* Exercise material:
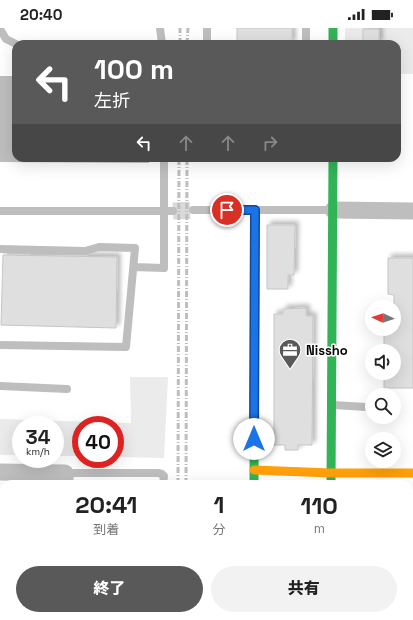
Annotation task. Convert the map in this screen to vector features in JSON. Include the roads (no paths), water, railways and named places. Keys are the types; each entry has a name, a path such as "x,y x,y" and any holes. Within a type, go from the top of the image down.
{"street":[{"path":"333,28 333,40"},
{"path":"331,480 330,404 333,162"},
{"path":"254,480 255,210"},
{"path":"333,210 413,211"},
{"path":"254,470 331,473 413,473"},
{"path":"0,472 65,478"}],"lane":[{"path":"160,28 162,40"},
{"path":"207,28 207,40"},
{"path":"306,28 306,40"},
{"path":"0,29 6,39 12,42"},
{"path":"134,267 164,268 164,162"},
{"path":"0,211 173,210"},
{"path":"193,210 333,210"},
{"path":"0,249 85,251 99,247 135,248 126,347 0,345"},
{"path":"0,386 67,388"},
{"path":"330,404 365,407"},
{"path":"65,478 158,473 164,476 164,480"}],"tunnel":[{"path":"173,211 193,210"}],"railway":[{"path":"180,28 180,40"},
{"path":"187,40 188,28"},
{"path":"178,480 179,162"},
{"path":"186,480 187,162"}],"place":[{"name":"Nissho","path":"290,370"}]}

* What to do:
Copy all the entries word for word. Omit any pictures.

* Answer to the exercise:
Annotation task. Convert the map in this screen to vector features in JSON. Include the roads (no paths), water, railways and named places. Keys are the types; each entry has a name, a path such as "x,y x,y" and any holes. Within a type, go from the top of the image down.
{"street":[{"path":"333,28 333,40"},
{"path":"331,480 330,404 333,162"},
{"path":"254,480 255,210"},
{"path":"333,210 413,211"},
{"path":"254,470 331,473 413,473"},
{"path":"0,472 65,478"}],"lane":[{"path":"160,28 162,40"},
{"path":"207,28 207,40"},
{"path":"306,28 306,40"},
{"path":"0,29 6,39 12,42"},
{"path":"134,267 164,268 164,162"},
{"path":"0,211 173,210"},
{"path":"193,210 333,210"},
{"path":"0,249 85,251 99,247 135,248 126,347 0,345"},
{"path":"0,386 67,388"},
{"path":"330,404 365,407"},
{"path":"65,478 158,473 164,476 164,480"}],"tunnel":[{"path":"173,211 193,210"}],"railway":[{"path":"180,28 180,40"},
{"path":"187,40 188,28"},
{"path":"178,480 179,162"},
{"path":"186,480 187,162"}],"place":[{"name":"Nissho","path":"290,370"}]}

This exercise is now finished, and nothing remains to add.